Black Dynamite Season Two
Premieres October 2014 on Adult Swim


----------



## tripplej (Oct 23, 2011)

Wow. I never knew this was in animated form. I greatly enjoyed the original “Black Dynamite” live action movie. I have to check this out. Thanks for the review. Glad to read that it is worth checking out.


----------



## Mike Edwards (Mar 10, 2011)

tripplej said:


> Wow. I never knew this was in animated form. I greatly enjoyed the original “Black Dynamite” live action movie. I have to check this out. Thanks for the review. Glad to read that it is worth checking out.


it's ridiculous, stupid fun. I had a blast with it. a bit lighter in tone than the movie, but that's the price you pay for being on network television.


----------



## tripplej (Oct 23, 2011)

I don't mind stupid fun.. Most of those are just funny anyways.. It is just good to sit back and watch some silly stuff once in a while.


----------



## Mike Edwards (Mar 10, 2011)

tripplej said:


> I don't mind stupid fun.. Most of those are just funny anyways.. It is just good to sit back and watch some silly stuff once in a while.


it's the good type of stupid too. they have a great satirical twist to the episodes where they dig at TONS of celebrities like OJ Simpson, Michael Jackson etc. it's hysterical. if you like a bit more of an R-rated animated show you'll enjoy it I think


----------



## tripplej (Oct 23, 2011)

Oh I like.. I still wish "Boondocks" was back on Adult Swim. Now, that was another great sitcom for adults of course! 

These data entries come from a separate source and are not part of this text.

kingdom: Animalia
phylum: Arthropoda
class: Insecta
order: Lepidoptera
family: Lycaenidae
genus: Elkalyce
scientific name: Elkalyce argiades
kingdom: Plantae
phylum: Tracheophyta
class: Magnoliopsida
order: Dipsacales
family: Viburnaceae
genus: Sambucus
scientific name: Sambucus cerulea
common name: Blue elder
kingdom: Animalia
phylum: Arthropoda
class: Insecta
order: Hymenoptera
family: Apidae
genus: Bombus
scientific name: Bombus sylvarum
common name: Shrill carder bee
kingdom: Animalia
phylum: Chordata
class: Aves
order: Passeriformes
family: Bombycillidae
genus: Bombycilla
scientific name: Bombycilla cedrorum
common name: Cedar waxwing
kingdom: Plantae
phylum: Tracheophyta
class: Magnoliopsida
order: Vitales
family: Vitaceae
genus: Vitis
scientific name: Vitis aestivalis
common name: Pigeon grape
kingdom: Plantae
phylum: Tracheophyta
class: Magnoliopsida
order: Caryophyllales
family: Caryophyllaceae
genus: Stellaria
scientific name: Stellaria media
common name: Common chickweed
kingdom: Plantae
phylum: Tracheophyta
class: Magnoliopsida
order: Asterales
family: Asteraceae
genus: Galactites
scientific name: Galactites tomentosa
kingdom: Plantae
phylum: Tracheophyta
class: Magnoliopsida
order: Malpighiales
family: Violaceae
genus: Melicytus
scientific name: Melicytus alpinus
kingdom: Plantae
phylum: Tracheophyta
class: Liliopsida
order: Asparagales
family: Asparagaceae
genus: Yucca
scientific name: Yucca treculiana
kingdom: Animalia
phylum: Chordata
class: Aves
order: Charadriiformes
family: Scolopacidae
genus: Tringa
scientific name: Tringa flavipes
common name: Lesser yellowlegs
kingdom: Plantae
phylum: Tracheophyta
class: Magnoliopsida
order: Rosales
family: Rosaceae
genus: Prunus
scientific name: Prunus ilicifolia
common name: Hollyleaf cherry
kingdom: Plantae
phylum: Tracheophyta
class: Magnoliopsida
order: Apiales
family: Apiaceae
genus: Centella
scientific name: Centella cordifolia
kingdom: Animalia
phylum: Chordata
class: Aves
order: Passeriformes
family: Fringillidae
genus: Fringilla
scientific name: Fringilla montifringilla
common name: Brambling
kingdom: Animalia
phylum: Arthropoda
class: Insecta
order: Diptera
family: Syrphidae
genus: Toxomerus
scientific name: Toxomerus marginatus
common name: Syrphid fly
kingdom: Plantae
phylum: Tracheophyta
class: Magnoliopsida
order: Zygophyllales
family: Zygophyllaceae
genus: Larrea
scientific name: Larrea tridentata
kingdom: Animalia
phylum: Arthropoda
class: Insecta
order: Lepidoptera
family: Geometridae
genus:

Adult swim (late night shows on Cartoon Network) were great!


----------



## Mike Edwards (Mar 10, 2011)

If you like the Boondocks I have a strong feeling you'll like this


----------



## tripplej (Oct 23, 2011)

Thanks once again Mike. Yes, I am a big "Boondocks" fan so I will definitely check this movie out soon. Just need to make the time..


----------